While we’re in the land of asymptotics, it is also worth mentioning that OLS is asymptotically normal: as the sample size grows large, the sampling distribution of the OLS estimator is approximately normal. Like consistency, this depends on some plausible regularity conditions we will not discuss. Asymptotic normality is what lets us use \(Z\) scores for testing hypotheses about regression parameters from regression results.

The last property we typically care about is efficiency: is the standard error of the estimator lower than that of the alternatives? Remember that we like efficient estimators because they let us make inferences more precisely. Is OLS efficient? It depends—relative to what? According to the Gauss-Markov Theorem, the OLS estimator is efficient in the class of linear, unbiased estimators, assuming some additional regularity conditions hold.2 So, like Tobias Funke, OLS is BLUE (Best Linear Unbiased Estimator). The restriction to linear estimators is a crucial point here. OLS is efficient relative to any unbiased estimator of the form \[\hat{\beta}(Y, \mathbf{X}) = C_{\mathbf{X}} Y,\] where \(C_{\mathbf{X}}\) is a \(p \times N\) matrix whose value may depend on the matrix of covariates (but not on \(Y\)). But there might be a biased estimator whose variance is so much lower that it’s worth using, or an unbiased nonlinear estimator that is harder to compute (as nonlinear estimators tend to be) but even more efficient.

Summing Up

Next week, we will talk about the disconnect between the statistical theory we just laid out and the estimates that get reported in scientific publications. This will also lead us into a discussion of how we make inferences from regression estimates, a topic we’ve left mostly untouched until now.

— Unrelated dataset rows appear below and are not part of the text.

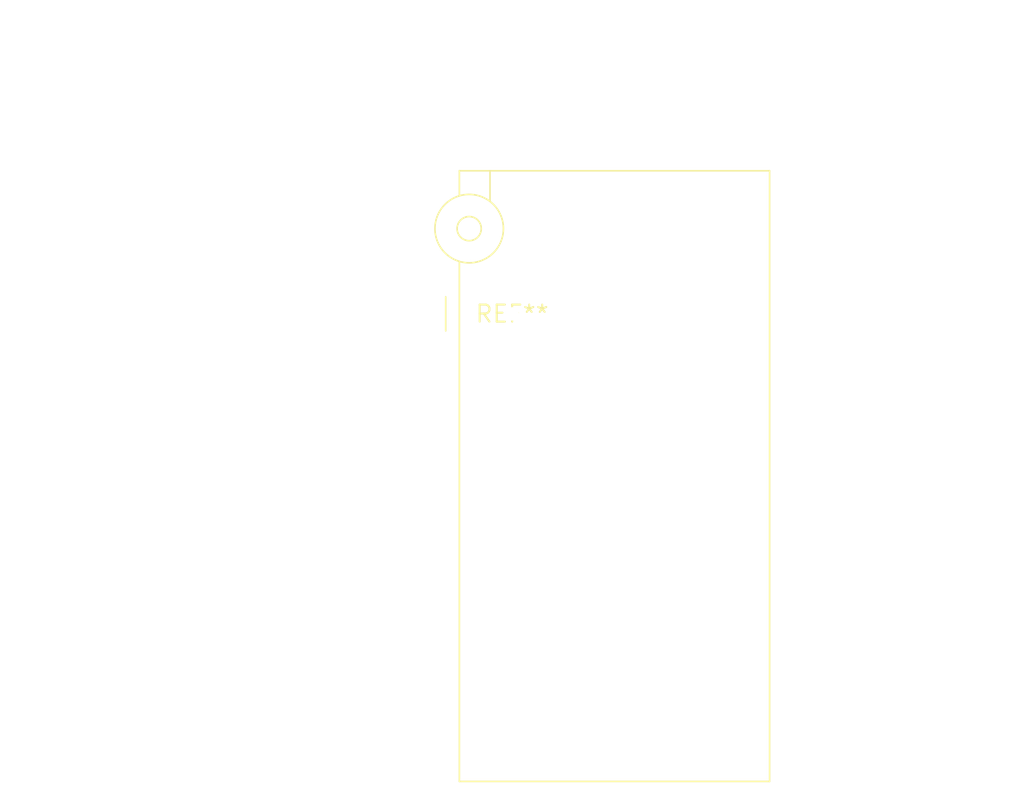
<source format=kicad_pcb>
(kicad_pcb (version 20240108) (generator pcbnew)

  (general
    (thickness 1.6)
  )

  (paper "A4")
  (layers
    (0 "F.Cu" signal)
    (31 "B.Cu" signal)
    (32 "B.Adhes" user "B.Adhesive")
    (33 "F.Adhes" user "F.Adhesive")
    (34 "B.Paste" user)
    (35 "F.Paste" user)
    (36 "B.SilkS" user "B.Silkscreen")
    (37 "F.SilkS" user "F.Silkscreen")
    (38 "B.Mask" user)
    (39 "F.Mask" user)
    (40 "Dwgs.User" user "User.Drawings")
    (41 "Cmts.User" user "User.Comments")
    (42 "Eco1.User" user "User.Eco1")
    (43 "Eco2.User" user "User.Eco2")
    (44 "Edge.Cuts" user)
    (45 "Margin" user)
    (46 "B.CrtYd" user "B.Courtyard")
    (47 "F.CrtYd" user "F.Courtyard")
    (48 "B.Fab" user)
    (49 "F.Fab" user)
    (50 "User.1" user)
    (51 "User.2" user)
    (52 "User.3" user)
    (53 "User.4" user)
    (54 "User.5" user)
    (55 "User.6" user)
    (56 "User.7" user)
    (57 "User.8" user)
    (58 "User.9" user)
  )

  (setup
    (pad_to_mask_clearance 0)
    (pcbplotparams
      (layerselection 0x00010fc_ffffffff)
      (plot_on_all_layers_selection 0x0000000_00000000)
      (disableapertmacros false)
      (usegerberextensions false)
      (usegerberattributes false)
      (usegerberadvancedattributes false)
      (creategerberjobfile false)
      (dashed_line_dash_ratio 12.000000)
      (dashed_line_gap_ratio 3.000000)
      (svgprecision 4)
      (plotframeref false)
      (viasonmask false)
      (mode 1)
      (useauxorigin false)
      (hpglpennumber 1)
      (hpglpenspeed 20)
      (hpglpendiameter 15.000000)
      (dxfpolygonmode false)
      (dxfimperialunits false)
      (dxfusepcbnewfont false)
      (psnegative false)
      (psa4output false)
      (plotreference false)
      (plotvalue false)
      (plotinvisibletext false)
      (sketchpadsonfab false)
      (subtractmaskfromsilk false)
      (outputformat 1)
      (mirror false)
      (drillshape 1)
      (scaleselection 1)
      (outputdirectory "")
    )
  )

  (net 0 "")

  (footprint "DIP_Socket-24_W11.9_W12.7_W15.24_W17.78_W18.5_3M_224-1275-00-0602J" (layer "F.Cu") (at 0 0))

)

</source>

  1. The symbol \(^\top\) denotes the transpose. Since \(x_i\) is a \(p \times 1\) column vector, its transpose \(x_i^{\top}\) is a \(1 \times p\) row vector.

  2. In particular, these conditions are that, across observations, the error terms be uncorrelated (\(E[\epsilon_i \epsilon_j] = 0\)) and have identical variance (\(V[\epsilon_i] = V[\epsilon_j] = \sigma^2\)). We will return to these conditions in a few weeks when we discuss estimators for non-constant variance.